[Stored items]
============
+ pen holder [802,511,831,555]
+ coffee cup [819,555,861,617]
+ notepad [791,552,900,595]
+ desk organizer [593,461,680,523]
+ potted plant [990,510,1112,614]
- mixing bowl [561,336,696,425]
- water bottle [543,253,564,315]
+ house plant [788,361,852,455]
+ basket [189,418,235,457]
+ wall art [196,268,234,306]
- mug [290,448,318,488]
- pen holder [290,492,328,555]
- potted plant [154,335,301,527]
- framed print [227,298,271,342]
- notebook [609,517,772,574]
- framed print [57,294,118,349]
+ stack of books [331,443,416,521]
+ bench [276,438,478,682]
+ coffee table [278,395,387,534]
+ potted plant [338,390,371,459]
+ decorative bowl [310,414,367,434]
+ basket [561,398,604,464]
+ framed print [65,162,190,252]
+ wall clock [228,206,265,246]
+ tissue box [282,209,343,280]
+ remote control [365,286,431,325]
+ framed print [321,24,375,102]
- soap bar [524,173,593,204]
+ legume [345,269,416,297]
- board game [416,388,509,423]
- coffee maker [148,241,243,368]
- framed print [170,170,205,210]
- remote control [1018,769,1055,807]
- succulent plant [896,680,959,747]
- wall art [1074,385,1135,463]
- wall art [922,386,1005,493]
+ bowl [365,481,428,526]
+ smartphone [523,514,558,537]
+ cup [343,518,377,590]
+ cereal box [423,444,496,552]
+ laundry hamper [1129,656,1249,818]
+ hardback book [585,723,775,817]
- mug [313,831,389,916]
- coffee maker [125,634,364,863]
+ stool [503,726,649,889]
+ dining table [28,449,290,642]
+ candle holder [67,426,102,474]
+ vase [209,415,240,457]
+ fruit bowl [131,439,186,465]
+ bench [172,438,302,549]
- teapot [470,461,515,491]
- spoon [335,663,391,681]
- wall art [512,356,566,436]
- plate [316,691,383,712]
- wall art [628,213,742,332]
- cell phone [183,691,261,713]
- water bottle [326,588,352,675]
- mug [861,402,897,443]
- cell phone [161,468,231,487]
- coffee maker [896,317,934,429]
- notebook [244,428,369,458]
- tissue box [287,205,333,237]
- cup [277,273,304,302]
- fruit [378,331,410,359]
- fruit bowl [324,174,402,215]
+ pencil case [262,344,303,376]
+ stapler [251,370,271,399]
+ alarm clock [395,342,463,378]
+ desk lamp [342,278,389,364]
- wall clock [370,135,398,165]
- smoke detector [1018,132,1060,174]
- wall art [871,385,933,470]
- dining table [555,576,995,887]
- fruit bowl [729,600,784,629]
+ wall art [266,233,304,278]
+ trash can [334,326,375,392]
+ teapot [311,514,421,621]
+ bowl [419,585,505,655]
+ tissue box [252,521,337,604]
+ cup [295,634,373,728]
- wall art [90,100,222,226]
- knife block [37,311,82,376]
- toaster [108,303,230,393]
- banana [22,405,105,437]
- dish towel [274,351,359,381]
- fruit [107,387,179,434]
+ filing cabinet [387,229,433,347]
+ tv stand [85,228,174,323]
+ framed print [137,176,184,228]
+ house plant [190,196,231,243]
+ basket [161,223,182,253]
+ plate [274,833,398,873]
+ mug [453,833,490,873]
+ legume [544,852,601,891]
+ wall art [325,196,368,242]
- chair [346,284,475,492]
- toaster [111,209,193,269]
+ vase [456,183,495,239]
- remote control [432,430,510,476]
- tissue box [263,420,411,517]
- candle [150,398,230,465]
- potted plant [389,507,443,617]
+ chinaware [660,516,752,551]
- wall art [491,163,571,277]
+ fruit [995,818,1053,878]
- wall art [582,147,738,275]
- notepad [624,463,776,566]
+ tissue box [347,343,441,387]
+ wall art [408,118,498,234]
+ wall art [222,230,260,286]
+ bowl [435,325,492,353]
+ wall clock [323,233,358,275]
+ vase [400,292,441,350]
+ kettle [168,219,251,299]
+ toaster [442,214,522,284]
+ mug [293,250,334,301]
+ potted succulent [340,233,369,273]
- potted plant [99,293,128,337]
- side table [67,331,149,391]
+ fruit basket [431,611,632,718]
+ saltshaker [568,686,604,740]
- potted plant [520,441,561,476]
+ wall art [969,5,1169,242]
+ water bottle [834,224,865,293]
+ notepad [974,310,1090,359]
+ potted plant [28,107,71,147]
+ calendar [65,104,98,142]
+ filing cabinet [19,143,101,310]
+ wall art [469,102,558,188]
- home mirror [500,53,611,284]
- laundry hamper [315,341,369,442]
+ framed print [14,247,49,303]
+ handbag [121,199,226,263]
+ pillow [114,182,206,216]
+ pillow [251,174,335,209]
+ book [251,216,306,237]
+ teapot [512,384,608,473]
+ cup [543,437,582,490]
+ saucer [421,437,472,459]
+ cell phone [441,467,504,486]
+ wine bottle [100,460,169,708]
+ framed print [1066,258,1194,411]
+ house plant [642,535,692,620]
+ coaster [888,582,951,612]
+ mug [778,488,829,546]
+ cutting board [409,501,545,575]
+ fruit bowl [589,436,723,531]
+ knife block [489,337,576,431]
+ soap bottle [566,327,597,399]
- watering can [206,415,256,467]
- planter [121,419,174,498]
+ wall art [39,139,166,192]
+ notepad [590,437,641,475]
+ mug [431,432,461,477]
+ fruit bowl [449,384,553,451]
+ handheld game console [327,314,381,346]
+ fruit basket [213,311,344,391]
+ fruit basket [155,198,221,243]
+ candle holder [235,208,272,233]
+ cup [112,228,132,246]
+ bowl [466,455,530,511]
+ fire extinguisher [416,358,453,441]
============
▸ **DIRECTIONS**: Check each line of the records above, and copy those that hold the word "tissue".

▸ **TASK RESULT**:
+ tissue box [282,209,343,280]
- tissue box [287,205,333,237]
+ tissue box [252,521,337,604]
- tissue box [263,420,411,517]
+ tissue box [347,343,441,387]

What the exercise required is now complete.